→ Your task
Please set down every record exactly as it appears below.

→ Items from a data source
----------------

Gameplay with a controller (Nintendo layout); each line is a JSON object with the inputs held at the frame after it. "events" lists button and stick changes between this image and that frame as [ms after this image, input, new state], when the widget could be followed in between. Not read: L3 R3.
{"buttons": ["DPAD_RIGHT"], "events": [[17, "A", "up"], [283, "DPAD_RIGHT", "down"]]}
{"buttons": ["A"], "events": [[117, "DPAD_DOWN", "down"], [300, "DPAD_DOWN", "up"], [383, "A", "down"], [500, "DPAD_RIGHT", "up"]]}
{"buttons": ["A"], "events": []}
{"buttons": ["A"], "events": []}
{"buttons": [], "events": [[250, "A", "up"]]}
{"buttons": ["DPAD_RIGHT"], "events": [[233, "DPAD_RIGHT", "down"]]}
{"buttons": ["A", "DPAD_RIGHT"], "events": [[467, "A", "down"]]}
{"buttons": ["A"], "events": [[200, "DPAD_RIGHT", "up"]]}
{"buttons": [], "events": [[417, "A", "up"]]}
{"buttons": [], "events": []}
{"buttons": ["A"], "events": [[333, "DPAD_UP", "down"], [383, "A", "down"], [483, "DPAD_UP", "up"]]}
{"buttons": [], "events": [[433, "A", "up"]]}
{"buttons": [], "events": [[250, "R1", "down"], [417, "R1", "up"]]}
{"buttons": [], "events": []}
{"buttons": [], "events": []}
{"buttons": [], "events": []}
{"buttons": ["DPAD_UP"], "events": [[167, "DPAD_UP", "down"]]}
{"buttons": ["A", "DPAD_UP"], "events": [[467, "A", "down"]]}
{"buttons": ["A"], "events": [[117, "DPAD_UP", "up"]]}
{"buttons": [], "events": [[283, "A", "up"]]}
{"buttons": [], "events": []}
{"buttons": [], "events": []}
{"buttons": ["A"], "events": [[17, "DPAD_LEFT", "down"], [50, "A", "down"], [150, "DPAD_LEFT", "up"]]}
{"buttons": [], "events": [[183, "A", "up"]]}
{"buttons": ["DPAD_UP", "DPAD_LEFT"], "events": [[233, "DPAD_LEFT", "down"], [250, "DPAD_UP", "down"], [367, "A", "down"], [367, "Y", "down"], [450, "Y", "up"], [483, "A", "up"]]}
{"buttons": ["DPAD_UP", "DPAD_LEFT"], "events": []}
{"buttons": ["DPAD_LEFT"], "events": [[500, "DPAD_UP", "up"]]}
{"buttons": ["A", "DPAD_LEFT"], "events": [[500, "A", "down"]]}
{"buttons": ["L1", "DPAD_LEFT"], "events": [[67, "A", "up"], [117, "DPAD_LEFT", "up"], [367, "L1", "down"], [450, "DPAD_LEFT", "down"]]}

----------------

→ Answer for this exercise
Gameplay with a controller (Nintendo layout); each line is a JSON object with the inputs held at the frame after it. "events" lists button and stick changes between this image and that frame as [ms after this image, input, new state], when the widget could be followed in between. Not read: L3 R3.
{"buttons": ["DPAD_RIGHT"], "events": [[17, "A", "up"], [283, "DPAD_RIGHT", "down"]]}
{"buttons": ["A"], "events": [[117, "DPAD_DOWN", "down"], [300, "DPAD_DOWN", "up"], [383, "A", "down"], [500, "DPAD_RIGHT", "up"]]}
{"buttons": ["A"], "events": []}
{"buttons": ["A"], "events": []}
{"buttons": [], "events": [[250, "A", "up"]]}
{"buttons": ["DPAD_RIGHT"], "events": [[233, "DPAD_RIGHT", "down"]]}
{"buttons": ["A", "DPAD_RIGHT"], "events": [[467, "A", "down"]]}
{"buttons": ["A"], "events": [[200, "DPAD_RIGHT", "up"]]}
{"buttons": [], "events": [[417, "A", "up"]]}
{"buttons": [], "events": []}
{"buttons": ["A"], "events": [[333, "DPAD_UP", "down"], [383, "A", "down"], [483, "DPAD_UP", "up"]]}
{"buttons": [], "events": [[433, "A", "up"]]}
{"buttons": [], "events": [[250, "R1", "down"], [417, "R1", "up"]]}
{"buttons": [], "events": []}
{"buttons": [], "events": []}
{"buttons": [], "events": []}
{"buttons": ["DPAD_UP"], "events": [[167, "DPAD_UP", "down"]]}
{"buttons": ["A", "DPAD_UP"], "events": [[467, "A", "down"]]}
{"buttons": ["A"], "events": [[117, "DPAD_UP", "up"]]}
{"buttons": [], "events": [[283, "A", "up"]]}
{"buttons": [], "events": []}
{"buttons": [], "events": []}
{"buttons": ["A"], "events": [[17, "DPAD_LEFT", "down"], [50, "A", "down"], [150, "DPAD_LEFT", "up"]]}
{"buttons": [], "events": [[183, "A", "up"]]}
{"buttons": ["DPAD_UP", "DPAD_LEFT"], "events": [[233, "DPAD_LEFT", "down"], [250, "DPAD_UP", "down"], [367, "A", "down"], [367, "Y", "down"], [450, "Y", "up"], [483, "A", "up"]]}
{"buttons": ["DPAD_UP", "DPAD_LEFT"], "events": []}
{"buttons": ["DPAD_LEFT"], "events": [[500, "DPAD_UP", "up"]]}
{"buttons": ["A", "DPAD_LEFT"], "events": [[500, "A", "down"]]}
{"buttons": ["L1", "DPAD_LEFT"], "events": [[67, "A", "up"], [117, "DPAD_LEFT", "up"], [367, "L1", "down"], [450, "DPAD_LEFT", "down"]]}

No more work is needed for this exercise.